MELBOURNE, March 13 (AGENCIES): Cardinal George Pell, the most senior Vatican official to be convicted of sex abuse to date, has been sentenced to six years in prison by an Australian court for the “callous” assault of two choirboys in the late 1990s.
A former senior adviser to Pope Francis, Pell, 77, was found guilty by a jury in December last year. The County Court Chief Judge Peter Kidd, while delivering the sentence, described Pell’s abuse of two choirboys in the sacristy at St Patrick’s Cathedral in Melbourne as “a brazen and forcible sexual attack on the victims”.
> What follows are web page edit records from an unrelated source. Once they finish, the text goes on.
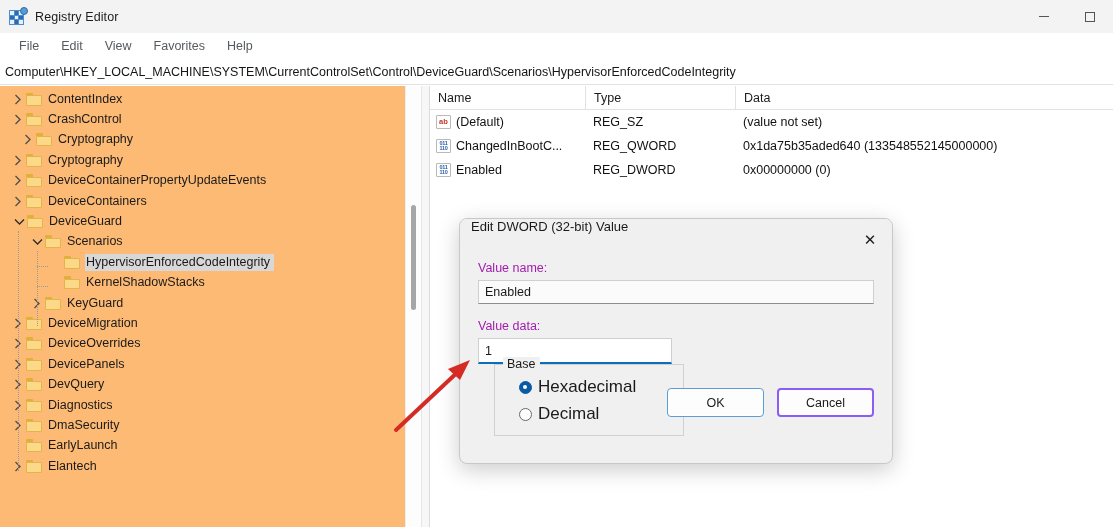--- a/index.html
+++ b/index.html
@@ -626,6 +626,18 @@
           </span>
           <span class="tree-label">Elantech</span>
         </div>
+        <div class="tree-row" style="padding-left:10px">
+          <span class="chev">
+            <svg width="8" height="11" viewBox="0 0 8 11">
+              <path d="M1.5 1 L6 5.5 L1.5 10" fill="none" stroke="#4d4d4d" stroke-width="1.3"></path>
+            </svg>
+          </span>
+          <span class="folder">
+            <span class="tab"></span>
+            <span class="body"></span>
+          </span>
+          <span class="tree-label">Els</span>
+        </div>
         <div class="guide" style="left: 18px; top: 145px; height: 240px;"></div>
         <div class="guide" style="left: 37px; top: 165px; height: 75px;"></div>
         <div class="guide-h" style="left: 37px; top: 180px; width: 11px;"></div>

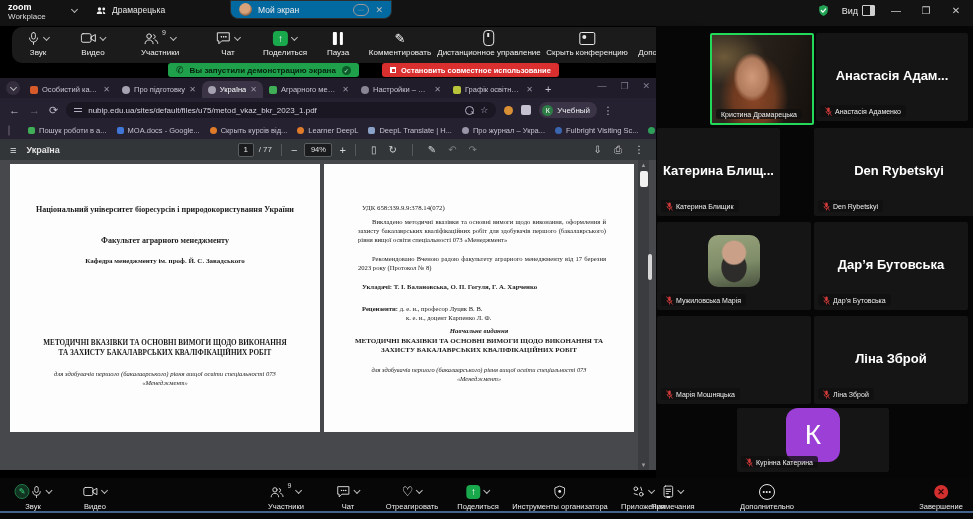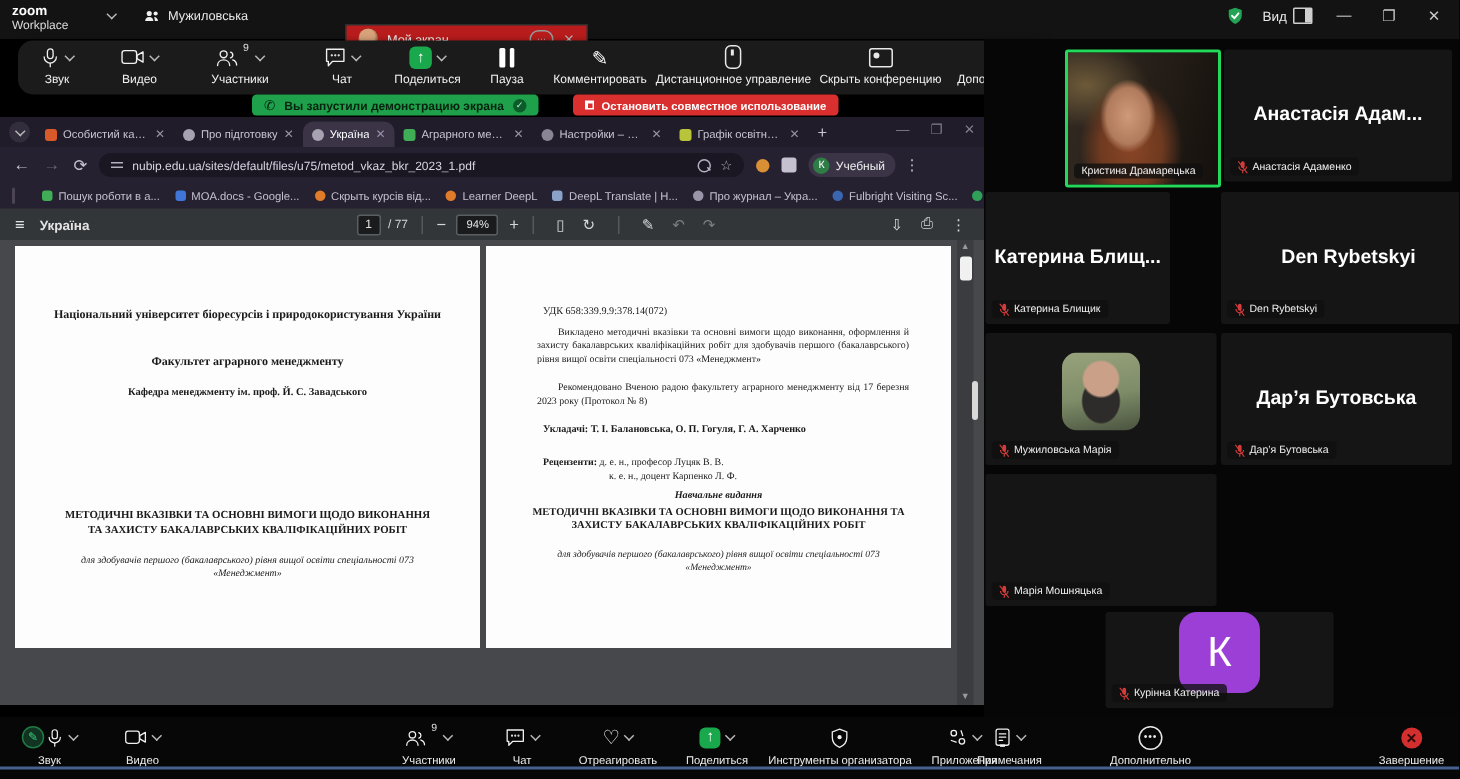--- a/index.html
+++ b/index.html
@@ -205,7 +205,7 @@
         <circle cx="15.5" cy="6" r="2.8"></circle>
           <path d="M13.6 10.8c2.8.2 5 2.3 5 5.2h-4"></path>
       </svg>
-      <span>Мужиловська</span>
+      <span>Драмарецька</span>
     </div>
     <div id="float-win" class="abs">
       <span class="fw-avatar"></span>

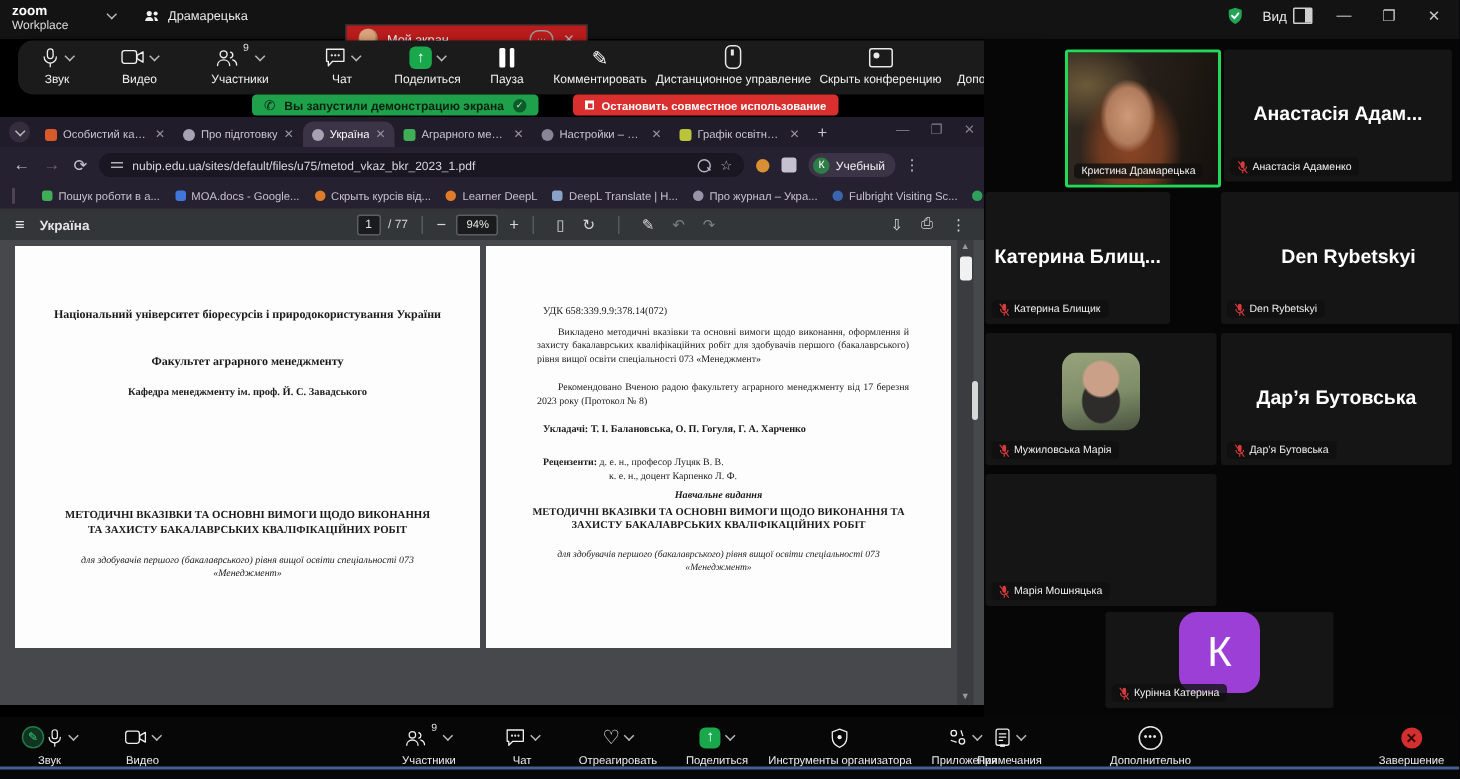--- a/index.html
+++ b/index.html
@@ -13,7 +13,7 @@
   .logo .l2{font-weight:normal;font-size:8px;color:#ddd;}
   .tb-chev{left:72px;top:9px;}
   .meeting-tab{left:96px;top:5px;display:flex;align-items:center;gap:5px;font-size:8.5px;color:#e8e8e8;}
-  #float-win{left:230px;top:16px;width:162px;height:19px;background:#b91c1c;border:1px solid #2e2e2e;
+  #float-win{left:230px;top:0;width:162px;height:19px;background:#0369a1;border:1px solid #2e2e2e;
              border-radius:0 0 8px 8px;display:flex;align-items:center;gap:6px;padding:0 8px;box-sizing:border-box;}
   #float-win .fw-avatar{width:13px;height:13px;border-radius:50%;
       background:radial-gradient(circle at 45% 40%,#d8a27a 0 45%,#6b4a33 80%);}

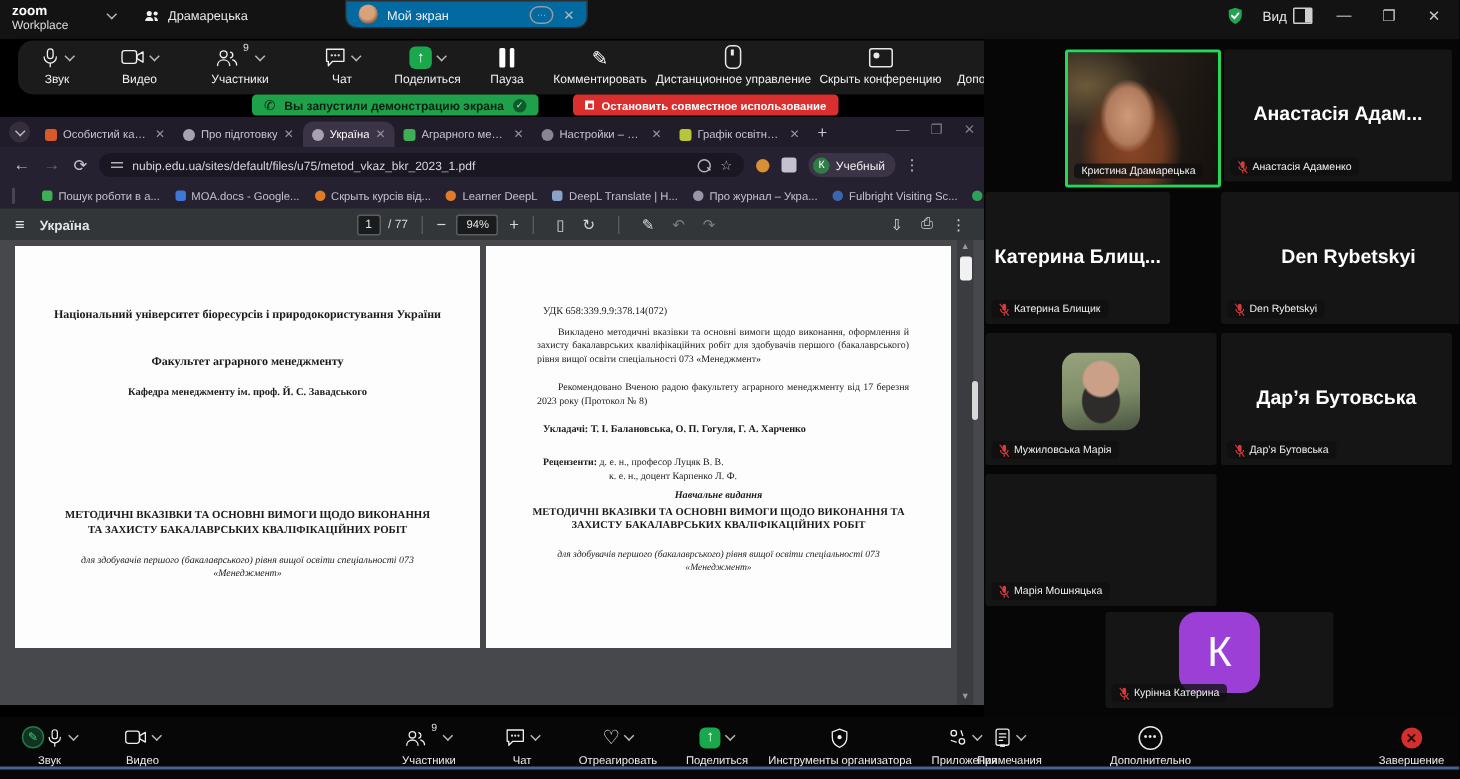--- a/index.html
+++ b/index.html
@@ -567,6 +567,17 @@
       </div>
     </div>
 
+    <div class="tile" style="left:158px;top:290px;width:154px;height:88px;">
+      <div class="tile-name">Ліна Зброй</div>
+      <div class="tile-label">
+        <svg class="micoff" viewBox="0 0 14 18">
+            <rect x="4.5" y="1" width="5" height="9" rx="2.5" fill="#d63b3b"></rect>
+            <path d="M2 8a5 5 0 0 0 10 0M7 13v4" stroke="#d63b3b" stroke-width="1.6" fill="none"></path>
+            <line x1="1" y1="1" x2="13" y2="17" stroke="#d63b3b" stroke-width="1.6"></line>
+          </svg>
+        <span>Ліна Зброй</span>
+      </div>
+    </div>
 
     <div class="tile" style="left:81px;top:382px;width:152px;height:64px;">
       <div class="letter-avatar">К</div>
“There was a clear relationship of trust with the victims and you breached that trust and abused your position to facilitate this offending,” the chief judge said. “The brazenness of your conduct is indicative of your sense of authority and power in relation to the victims,” he said. The chief judge said Pell’s abuse had had a “significant and long-lasting impact” on the wellbeing of one of his victims, whom he referred to as J. The chief judge said he did not have the benefit of a victim impact statement from his other victim, referred to as R, who died of a heroin overdose in 2014 and never reported the abuse.
“However on the basis of J’s account at trial I am able to say your offending must have had an immediate and significant impact on R,” Kidd said. “Whilst it is not possible for me to quantify the harm caused, or articulate precisely how it impacted on R in the long run, I have no doubt that it did in some way.” Pell will serve a minimum of three years and eight months in jail before he will be eligible for parole.
“I will impose a shorter non-parole period than I otherwise would have been inclined to impose in recognition in particular of your age, so as to increase the prospect of you living out the last part of your life in the community,” the chief judge said. Outside the court, survivors of Catholic sex abuse who had attended the hearing were divided on the sentence. Some felt it was too light, while others were happy to see justice being done. “I would have been happy with one month, one week,” one said. In a statement after the sentencing, the surviving victim said it was hard for him “to take comfort in this outcome.”
“There is no rest for me,” he said through his lawyer, Vivian Waller. “I’m doing my best to hold myself and my family together.” Until last month Pell held the role of Vatican treasurer, considered by many to be the third most senior position within the Roman Catholic church. Pell’s legal team has previously announced it will appeal his conviction on three grounds, including that the jury’s verdict on all five charges was unreasonable, based on the evidence submitted. The Court of Appeal is due to hear submissions in early June. Reporting of the trial and verdict was suppressed by the court to avoid prejudicing a second trial, which crown prosecutors abandoned in February after the judge ruled some prosecution evidence couldn’t be submitted.